Kriff, she was so bloody irreverent. Carth glared at her, but it quickly softened. She probably meant well.
He muttered something about being a star-pilot in the Mandalorian wars and hating the Sith and how the Sith killed senselessly – and then Telos fell out of his mouth before he could stop it.
"My homeworld was one of the first that fell to Revan's fleet. He bombed it into submission, and there wasn't a damn thing the Republic could do to stop it!"
Carth snapped his mouth shut, looking anywhere but at his companion. She had stopped lacing up her boots, and her eyes were piercing him like a pair of blasters. He silently swore. Galaxy-damned mouth of mine—
Meanwhile, Anna stared at him before squinting slightly and returning to her boot. She looked up to find him staring at her. "What?"
"I don't know. Usually people say . . . something." Carth wasn't going to lie, but it was marginally refreshing to not hear the typical socially-acceptable phrases relating to losing an entire planet.

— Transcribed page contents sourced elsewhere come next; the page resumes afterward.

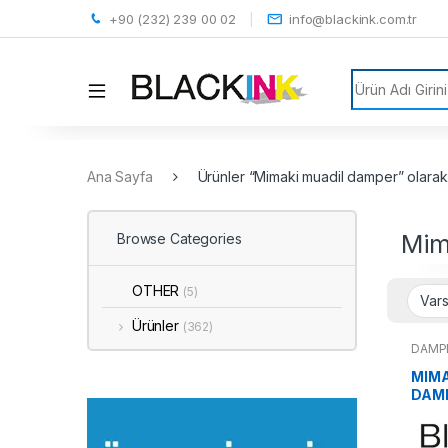
+90 (232) 239 00 02
info@blackink.com.tr
Search for:
Ana Sayfa
Ürünler “Mimaki muadil damper” olarak 
Mim
Browse Categories
OTHER
(5)
Ürünler
(362)
DAMP
MIMA
DAM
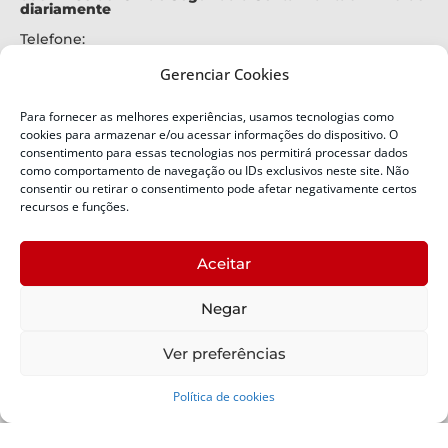
diariamente
Telefone:
+55 (48) 3664-7000
Gerenciar Cookies
Emergência:
199
Para fornecer as melhores experiências, usamos tecnologias como
Alertas Defesa Civil:
cookies para armazenar e/ou acessar informações do dispositivo. O
SMS 40199
consentimento para essas tecnologias nos permitirá processar dados
como comportamento de navegação ou IDs exclusivos neste site. Não
ENDEREÇO
consentir ou retirar o consentimento pode afetar negativamente certos
Defesa Civil do Estado de Santa Catarina
recursos e funções.
Av. Ivo Silveira, nº 2320
Bairro:
Aceitar
Capoeiras, Florianópolis, SC
CEP:
Negar
88085-001
Política de Privacidade
Ver preferências
Política de cookies
Copyright © 2024 Todos os Direitos Reservados SDC -
Secretaria de Estado da Proteção e Defesa Civil | Suporte -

Anna shrugged irreverently, tying a lace. "It wasn't your fault, Carth," she said finally.
"I never said it was."
"Sounded like it," she murmured.
"I did everything I could to stop it. It doesn't mean I failed them. I – I didn't." Carth's voice was level.
He winced as Anna's eyes settled back on his face. They shimmered with some shock from his outburst and a little bit of discomfort at how to respond, and one eyebrow was cocked in confusion. She finally swallowed, pulling her hair back into a quick bun.
"I . . . I, uh, well," she said finally. "I say we put a quashing on that awkward conversation and move on."
"I agree."
She stood, stretching, and grabbed her vibroswords. "About that dinner you owe me?"
"I'm taking you over to Forn first. I want him to check your head." At her glare, he shrugged. "People want to kill us. I'm not going anywhere until I know you're able to protect yourself."